Directions
The records below are to be reproduced exactly, with the pictures left out.

(Collected data)
= Beginning of Section =
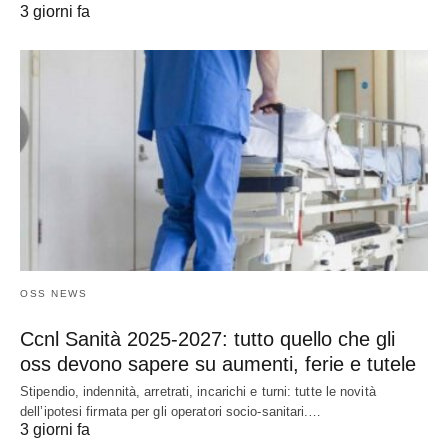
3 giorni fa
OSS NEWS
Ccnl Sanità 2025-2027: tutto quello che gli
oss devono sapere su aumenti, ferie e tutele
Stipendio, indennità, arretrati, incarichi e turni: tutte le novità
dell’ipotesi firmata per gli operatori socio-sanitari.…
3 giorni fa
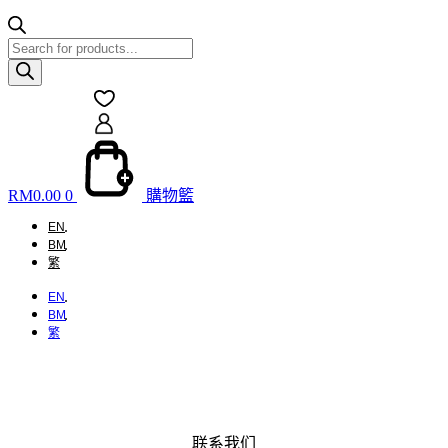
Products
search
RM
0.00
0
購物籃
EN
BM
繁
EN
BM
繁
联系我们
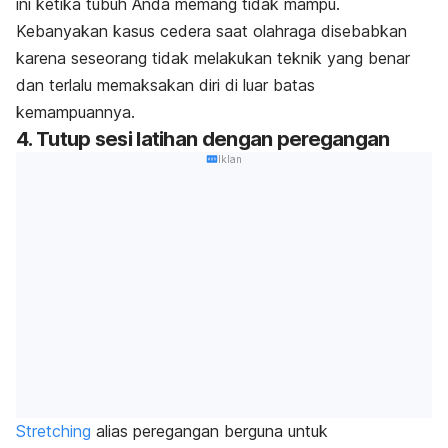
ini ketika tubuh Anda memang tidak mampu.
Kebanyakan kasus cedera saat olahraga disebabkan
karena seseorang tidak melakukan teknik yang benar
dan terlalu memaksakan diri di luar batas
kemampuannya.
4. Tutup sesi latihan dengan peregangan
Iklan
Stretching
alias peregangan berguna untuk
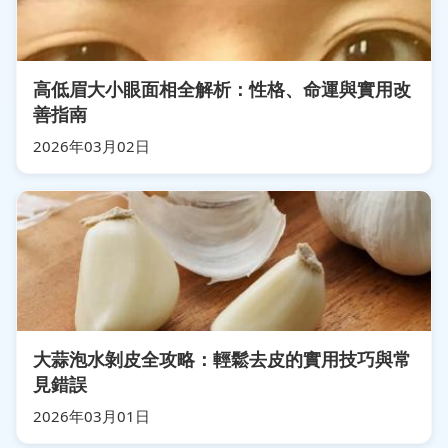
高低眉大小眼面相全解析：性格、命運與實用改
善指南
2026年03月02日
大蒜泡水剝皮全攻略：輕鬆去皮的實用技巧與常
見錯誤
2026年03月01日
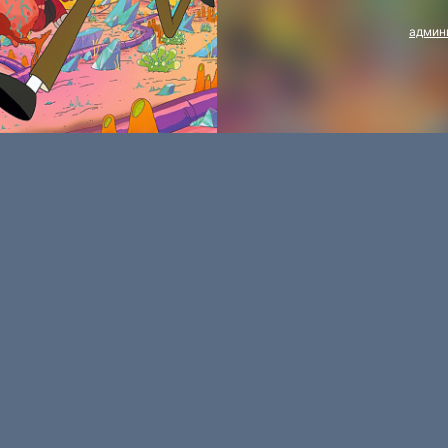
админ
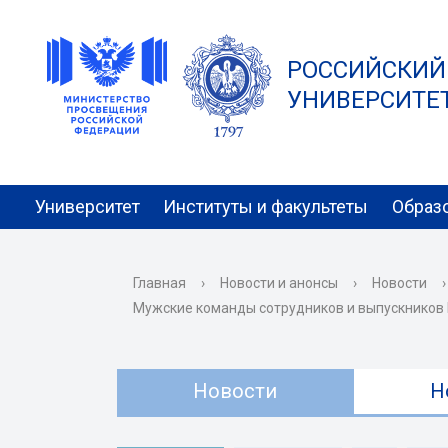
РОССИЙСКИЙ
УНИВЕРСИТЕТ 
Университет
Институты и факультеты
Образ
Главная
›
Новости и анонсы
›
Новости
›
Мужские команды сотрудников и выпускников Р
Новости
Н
= End of Section =
Response to the task
3 giorni fa
OSS NEWS
Ccnl Sanità 2025-2027: tutto quello che gli
oss devono sapere su aumenti, ferie e tutele
Stipendio, indennità, arretrati, incarichi e turni: tutte le novità
dell’ipotesi firmata per gli operatori socio-sanitari.…
3 giorni fa
Products
search
RM
0.00
0
購物籃
EN
BM
繁
EN
BM
繁
联系我们
ini ketika tubuh Anda memang tidak mampu.
Kebanyakan kasus cedera saat olahraga disebabkan
karena seseorang tidak melakukan teknik yang benar
dan terlalu memaksakan diri di luar batas
kemampuannya.
4. Tutup sesi latihan dengan peregangan
Iklan
Stretching
alias peregangan berguna untuk
高低眉大小眼面相全解析：性格、命運與實用改
善指南
2026年03月02日
大蒜泡水剝皮全攻略：輕鬆去皮的實用技巧與常
見錯誤
2026年03月01日
админ
РОССИЙСКИЙ
УНИВЕРСИТЕТ 
Университет
Институты и факультеты
Образ
Главная
›
Новости и анонсы
›
Новости
›
Мужские команды сотрудников и выпускников Р
Новости
Н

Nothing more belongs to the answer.